• **DIRECTIVE 1**
Express the records as a JSON list of strings, one string per line and skipping blank lines, starting at the first line of the records and ending at the line containing "intelligenza artif", with both ends included.

• **PAGE EXCERPT**

= Beginning of Section =

Submitted by on September 11, 2012 – 4:56 AMNo Comment

I am interested in how fables and folktales reflect politics and modern life.  I’ve been thinking about the story of Golem for a while now.

In Jewish folklore a Golem is a huge being drawn from inanimate matter.  The word Golem does occur in Scripture and means an unshaped form. It is commonly means an uncultivated being or a brainless lunk created to do another’s bidding.  (This is not Golum from The Fellowship of the Rings.  Different spelling and different being.)

In folklore stories, the Golem’s purpose is usually  to fend off attackers or keep out maurauders. This being does in fact turn back or destroy those who would attack the community.  The problem is that eventually this being turns on its creators and does terrible violence to those who raised the being from the unformed mass.

This story of the Golem reminds me of Tea Party and the Republican party. Fox News largely drew the Tea Party from an inchoate mass of distrust, anger and fear. Now this Golem is turning on the Republican party it was meant to defend.

= End of Section =

• **DIRECTIVE 2**
Write the next part of the post comparing the Golem story to the Tea Party, picking up after its last sentence.

• **MATERIAL PROVIDED**
= Beginning of Section =

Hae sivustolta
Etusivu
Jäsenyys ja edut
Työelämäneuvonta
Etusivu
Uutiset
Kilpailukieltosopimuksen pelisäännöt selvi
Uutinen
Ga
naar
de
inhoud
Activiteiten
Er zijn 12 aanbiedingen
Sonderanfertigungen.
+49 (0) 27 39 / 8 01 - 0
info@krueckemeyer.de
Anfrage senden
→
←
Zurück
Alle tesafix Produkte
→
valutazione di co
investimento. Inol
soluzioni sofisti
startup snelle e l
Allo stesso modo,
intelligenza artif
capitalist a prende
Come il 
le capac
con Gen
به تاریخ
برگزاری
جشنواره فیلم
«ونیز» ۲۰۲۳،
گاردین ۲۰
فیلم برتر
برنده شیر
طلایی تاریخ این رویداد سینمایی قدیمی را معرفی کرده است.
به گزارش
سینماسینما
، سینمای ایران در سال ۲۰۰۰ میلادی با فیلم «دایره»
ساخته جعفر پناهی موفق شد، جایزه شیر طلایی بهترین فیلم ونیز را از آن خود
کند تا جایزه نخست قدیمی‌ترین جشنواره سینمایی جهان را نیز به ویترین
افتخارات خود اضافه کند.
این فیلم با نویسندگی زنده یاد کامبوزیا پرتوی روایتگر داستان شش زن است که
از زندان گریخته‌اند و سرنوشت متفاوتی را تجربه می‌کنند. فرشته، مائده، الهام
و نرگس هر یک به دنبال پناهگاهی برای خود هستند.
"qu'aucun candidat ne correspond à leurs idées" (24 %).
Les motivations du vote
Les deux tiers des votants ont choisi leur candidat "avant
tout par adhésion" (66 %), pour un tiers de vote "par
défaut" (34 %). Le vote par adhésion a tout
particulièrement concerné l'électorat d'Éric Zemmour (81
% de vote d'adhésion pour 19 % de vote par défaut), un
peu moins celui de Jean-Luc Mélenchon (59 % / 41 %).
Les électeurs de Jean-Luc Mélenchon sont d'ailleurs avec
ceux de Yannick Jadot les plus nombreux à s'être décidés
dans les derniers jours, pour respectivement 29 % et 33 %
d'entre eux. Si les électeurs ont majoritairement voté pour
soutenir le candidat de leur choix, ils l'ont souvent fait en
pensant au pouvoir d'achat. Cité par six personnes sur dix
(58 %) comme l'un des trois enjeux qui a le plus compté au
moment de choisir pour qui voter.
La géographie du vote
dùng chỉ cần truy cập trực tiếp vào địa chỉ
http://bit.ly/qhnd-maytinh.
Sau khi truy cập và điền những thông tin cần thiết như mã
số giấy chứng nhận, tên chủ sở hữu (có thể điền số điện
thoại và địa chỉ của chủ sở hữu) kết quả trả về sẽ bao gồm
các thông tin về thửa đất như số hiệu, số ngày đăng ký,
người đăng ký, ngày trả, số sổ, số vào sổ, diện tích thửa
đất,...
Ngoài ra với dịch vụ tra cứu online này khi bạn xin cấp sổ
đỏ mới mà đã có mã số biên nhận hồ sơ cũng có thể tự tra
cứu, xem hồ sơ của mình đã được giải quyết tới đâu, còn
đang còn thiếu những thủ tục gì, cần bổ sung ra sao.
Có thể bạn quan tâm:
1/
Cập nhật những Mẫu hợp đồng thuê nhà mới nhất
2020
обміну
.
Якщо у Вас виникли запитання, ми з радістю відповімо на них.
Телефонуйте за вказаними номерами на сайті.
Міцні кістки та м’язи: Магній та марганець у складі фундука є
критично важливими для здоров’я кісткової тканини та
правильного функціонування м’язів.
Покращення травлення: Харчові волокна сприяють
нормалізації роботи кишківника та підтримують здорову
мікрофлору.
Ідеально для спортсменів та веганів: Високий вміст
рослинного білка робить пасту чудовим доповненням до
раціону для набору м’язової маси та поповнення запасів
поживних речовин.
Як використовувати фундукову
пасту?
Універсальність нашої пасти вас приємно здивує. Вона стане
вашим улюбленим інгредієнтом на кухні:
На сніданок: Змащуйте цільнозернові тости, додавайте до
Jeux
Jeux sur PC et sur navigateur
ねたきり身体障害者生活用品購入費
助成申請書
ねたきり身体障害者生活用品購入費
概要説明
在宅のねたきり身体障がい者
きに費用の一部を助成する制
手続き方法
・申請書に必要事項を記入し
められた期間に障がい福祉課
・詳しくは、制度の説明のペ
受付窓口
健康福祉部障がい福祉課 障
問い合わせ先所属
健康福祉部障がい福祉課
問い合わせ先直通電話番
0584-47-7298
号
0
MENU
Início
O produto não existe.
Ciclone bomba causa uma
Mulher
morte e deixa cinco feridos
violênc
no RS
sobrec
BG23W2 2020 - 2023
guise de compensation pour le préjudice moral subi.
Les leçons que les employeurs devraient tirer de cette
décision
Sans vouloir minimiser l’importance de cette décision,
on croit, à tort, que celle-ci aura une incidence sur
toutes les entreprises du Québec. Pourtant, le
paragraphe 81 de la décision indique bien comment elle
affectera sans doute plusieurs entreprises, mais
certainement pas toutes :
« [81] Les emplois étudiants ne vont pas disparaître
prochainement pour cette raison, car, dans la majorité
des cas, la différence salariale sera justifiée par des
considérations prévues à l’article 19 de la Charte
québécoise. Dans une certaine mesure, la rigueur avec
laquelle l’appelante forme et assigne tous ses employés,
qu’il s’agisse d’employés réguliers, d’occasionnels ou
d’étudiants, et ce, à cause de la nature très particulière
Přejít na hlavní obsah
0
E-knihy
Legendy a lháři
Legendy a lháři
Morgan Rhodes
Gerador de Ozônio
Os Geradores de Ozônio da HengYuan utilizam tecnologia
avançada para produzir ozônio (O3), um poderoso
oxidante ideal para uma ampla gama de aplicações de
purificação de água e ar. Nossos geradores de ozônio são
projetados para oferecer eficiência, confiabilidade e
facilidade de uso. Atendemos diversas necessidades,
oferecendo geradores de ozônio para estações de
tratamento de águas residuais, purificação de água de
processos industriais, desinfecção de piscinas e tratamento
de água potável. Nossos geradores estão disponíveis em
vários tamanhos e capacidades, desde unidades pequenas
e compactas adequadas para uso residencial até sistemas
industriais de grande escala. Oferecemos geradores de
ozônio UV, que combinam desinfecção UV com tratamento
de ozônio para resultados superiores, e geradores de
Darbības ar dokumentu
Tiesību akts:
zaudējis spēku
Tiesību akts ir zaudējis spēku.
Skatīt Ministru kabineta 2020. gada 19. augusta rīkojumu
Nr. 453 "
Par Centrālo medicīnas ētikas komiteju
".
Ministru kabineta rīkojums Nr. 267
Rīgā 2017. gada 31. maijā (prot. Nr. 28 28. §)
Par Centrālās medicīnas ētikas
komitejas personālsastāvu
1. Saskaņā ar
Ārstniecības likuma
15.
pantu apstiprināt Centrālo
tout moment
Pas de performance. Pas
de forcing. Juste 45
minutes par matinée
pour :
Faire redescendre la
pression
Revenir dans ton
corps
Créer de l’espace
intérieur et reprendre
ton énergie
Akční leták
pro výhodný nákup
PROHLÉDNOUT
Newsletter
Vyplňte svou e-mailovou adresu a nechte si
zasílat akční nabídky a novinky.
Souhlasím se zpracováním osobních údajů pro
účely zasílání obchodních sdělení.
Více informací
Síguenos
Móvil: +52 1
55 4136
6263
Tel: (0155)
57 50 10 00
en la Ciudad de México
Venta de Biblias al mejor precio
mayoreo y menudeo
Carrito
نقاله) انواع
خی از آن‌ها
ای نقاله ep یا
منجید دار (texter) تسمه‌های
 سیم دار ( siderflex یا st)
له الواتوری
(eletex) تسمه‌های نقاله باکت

= End of Section =

• **EXPECTED OUTPUT 1**
[
  "Hae sivustolta",
  "Etusivu",
  "Jäsenyys ja edut",
  "Työelämäneuvonta",
  "Etusivu",
  "Uutiset",
  "Kilpailukieltosopimuksen pelisäännöt selvi",
  "Uutinen",
  "Ga",
  "naar",
  "de",
  "inhoud",
  "Activiteiten",
  "Er zijn 12 aanbiedingen",
  "Sonderanfertigungen.",
  "+49 (0) 27 39 / 8 01 - 0",
  "info@krueckemeyer.de",
  "Anfrage senden",
  "→",
  "←",
  "Zurück",
  "Alle tesafix Produkte",
  "→",
  "valutazione di co",
  "investimento. Inol",
  "soluzioni sofisti",
  "startup snelle e l",
  "Allo stesso modo,",
  "intelligenza artif"
]

• **EXPECTED OUTPUT 2**
Tea Party candidates are running against mainstream Republicans and, in the primaries, are winning. These more extreme Tea Party candidates are causing untold problems for Republicans who believe in cooperation, moderation, and reaching across the aisle to get things done.  They are pushing the party further and further to the right when Republican candidates must appeal to a wider audience of independent voters in the general election, an audience who doesn’t share their extreme views.

It will be interesting to see how this particular Golem story turns out.